Saved data entries:
[Start of Attachment]

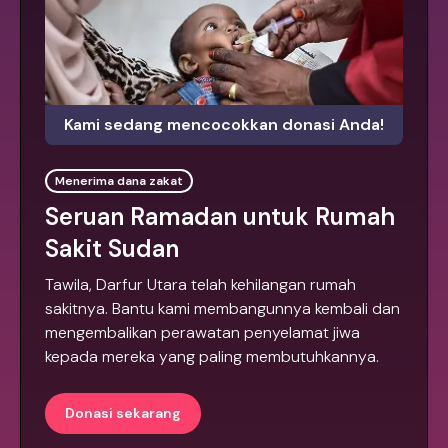
Kami sedang mencocokkan donasi Anda!
Menerima dana zakat
Seruan Ramadan untuk Rumah
Sakit Sudan
Tawila, Darfur Utara telah kehilangan rumah
sakitnya. Bantu kami membangunnya kembali dan
mengembalikan perawatan penyelamat jiwa
kepada mereka yang paling membutuhkannya.
Donasi sekarang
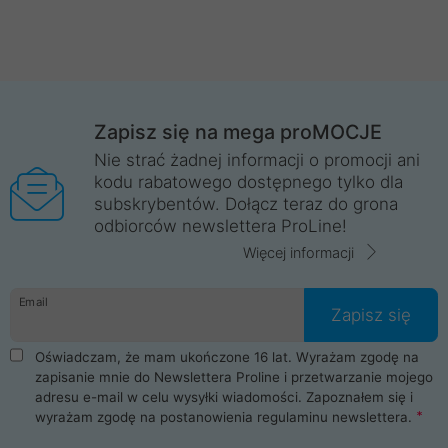
Zapisz się na mega proMOCJE
Nie strać żadnej informacji o promocji ani
kodu rabatowego dostępnego tylko dla
subskrybentów. Dołącz teraz do grona
odbiorców newslettera ProLine!
Więcej informacji
Email
Zapisz się
Oświadczam, że mam ukończone 16 lat. Wyrażam zgodę na
zapisanie mnie do Newslettera Proline i przetwarzanie mojego
adresu e-mail w celu wysyłki wiadomości. Zapoznałem się i
wyrażam zgodę na postanowienia
regulaminu newslettera
.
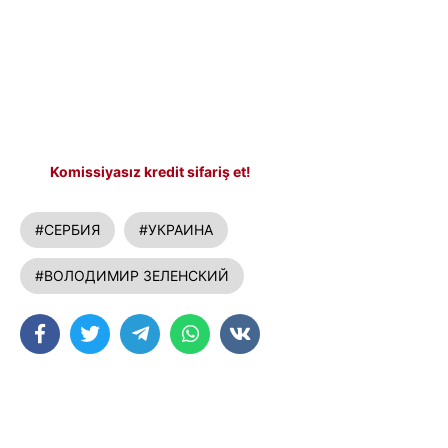
Komissiyasız kredit sifariş et!
#СЕРБИЯ
#УКРАИНА
#ВОЛОДИМИР ЗЕЛЕНСКИЙ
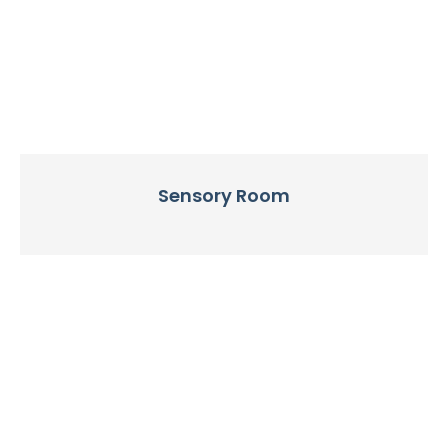
Sensory Room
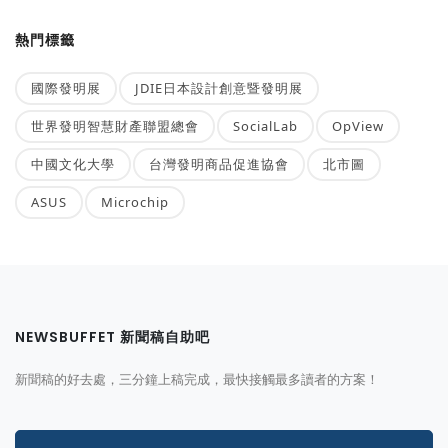
熱門標籤
國際發明展
JDIE日本設計創意暨發明展
世界發明智慧財產聯盟總會
SocialLab
OpView
中國文化大學
台灣發明商品促進協會
北市圖
ASUS
Microchip
NEWSBUFFET 新聞稿自助吧
新聞稿的好去處，三分鐘上稿完成，最快接觸最多讀者的方案！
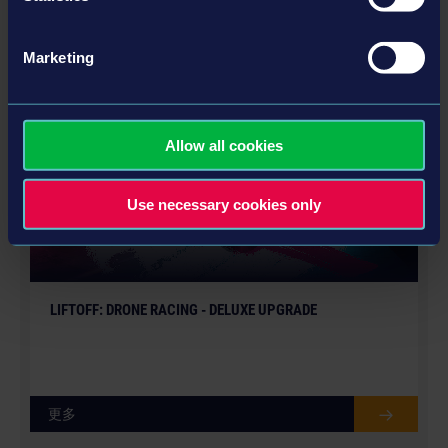
此版本包含DLC
© 2020 astragon Entertainment GmbH ©
2020 LuGus Studios.
Marketing
DLC
Allow all cookies
Use necessary cookies only
LIFTOFF: DRONE RACING - DELUXE UPGRADE
更多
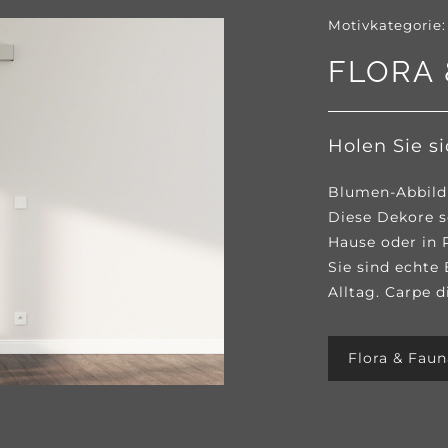
Motivkategorie:
FLORA 
Holen Sie s
Blumen-Abbild
Diese Dekore 
Hause oder in 
Sie sind echte
Alltag. Carpe 
Flora & Fau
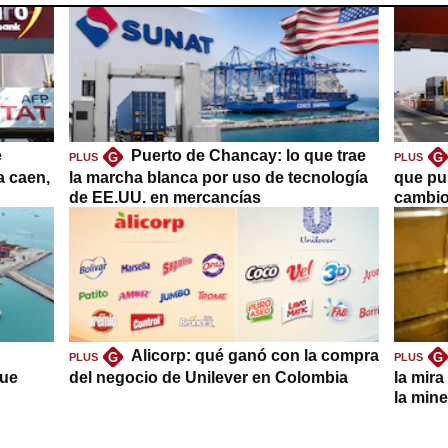
e
Puerto de Chancay: lo que trae
G
G
PLUS
PLUS
a caen,
la marcha blanca por uso de tecnología
que pu
de EE.UU. en mercancías
cambio
Alicorp: qué ganó con la compra
G
G
PLUS
PLUS
que
del negocio de Unilever en Colombia
la mira
la mine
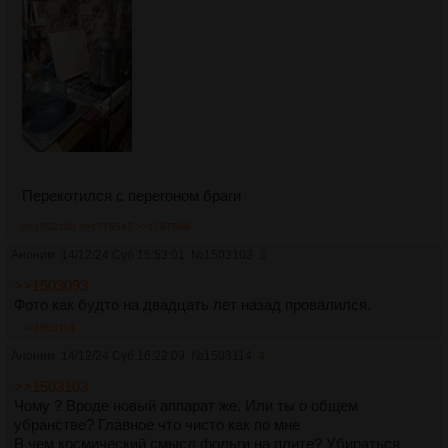
Перекотился с перегоном браги
>>1503103
>>1576547
>>1597508
Аноним
14/12/24 Суб 15:53:01
№
1503103
3
>>1503093
Фото как будто на двадцать лет назад провалился.
>>1503114
Аноним
14/12/24 Суб 16:22:09
№
1503114
4
>>1503103
Чому ? Вроде новый аппарат же. Или ты о общем
убранстве? Главное что чисто как по мне
В чем космический смысл фольги на плите? Убираться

[End of Attachment]

Exercise instructions: The entries above should be retyped word for word, with all pictures omitted.

Response box:
Kami sedang mencocokkan donasi Anda!
Menerima dana zakat
Seruan Ramadan untuk Rumah
Sakit Sudan
Tawila, Darfur Utara telah kehilangan rumah
sakitnya. Bantu kami membangunnya kembali dan
mengembalikan perawatan penyelamat jiwa
kepada mereka yang paling membutuhkannya.
Donasi sekarang
Zapisz się na mega proMOCJE
Nie strać żadnej informacji o promocji ani
kodu rabatowego dostępnego tylko dla
subskrybentów. Dołącz teraz do grona
odbiorców newslettera ProLine!
Więcej informacji
Email
Zapisz się
Oświadczam, że mam ukończone 16 lat. Wyrażam zgodę na
zapisanie mnie do Newslettera Proline i przetwarzanie mojego
adresu e-mail w celu wysyłki wiadomości. Zapoznałem się i
wyrażam zgodę na postanowienia
regulaminu newslettera
.
Komissiyasız kredit sifariş et!
#СЕРБИЯ
#УКРАИНА
#ВОЛОДИМИР ЗЕЛЕНСКИЙ
Sensory Room
熱門標籤
國際發明展
JDIE日本設計創意暨發明展
世界發明智慧財產聯盟總會
SocialLab
OpView
中國文化大學
台灣發明商品促進協會
北市圖
ASUS
Microchip
NEWSBUFFET 新聞稿自助吧
新聞稿的好去處，三分鐘上稿完成，最快接觸最多讀者的方案！
此版本包含DLC
© 2020 astragon Entertainment GmbH ©
2020 LuGus Studios.
Marketing
DLC
Allow all cookies
Use necessary cookies only
LIFTOFF: DRONE RACING - DELUXE UPGRADE
更多
Motivkategorie:
FLORA 
Holen Sie s
Blumen-Abbild
Diese Dekore 
Hause oder in 
Sie sind echte
Alltag. Carpe 
Flora & Fau
e
Puerto de Chancay: lo que trae
G
G
PLUS
PLUS
a caen,
la marcha blanca por uso de tecnología
que pu
de EE.UU. en mercancías
cambio
Alicorp: qué ganó con la compra
G
G
PLUS
PLUS
que
del negocio de Unilever en Colombia
la mira
la mine
Перекотился с перегоном браги
>>1503103
>>1576547
>>1597508
Аноним
14/12/24 Суб 15:53:01
№
1503103
3
>>1503093
Фото как будто на двадцать лет назад провалился.
>>1503114
Аноним
14/12/24 Суб 16:22:09
№
1503114
4
>>1503103
Чому ? Вроде новый аппарат же. Или ты о общем
убранстве? Главное что чисто как по мне
В чем космический смысл фольги на плите? Убираться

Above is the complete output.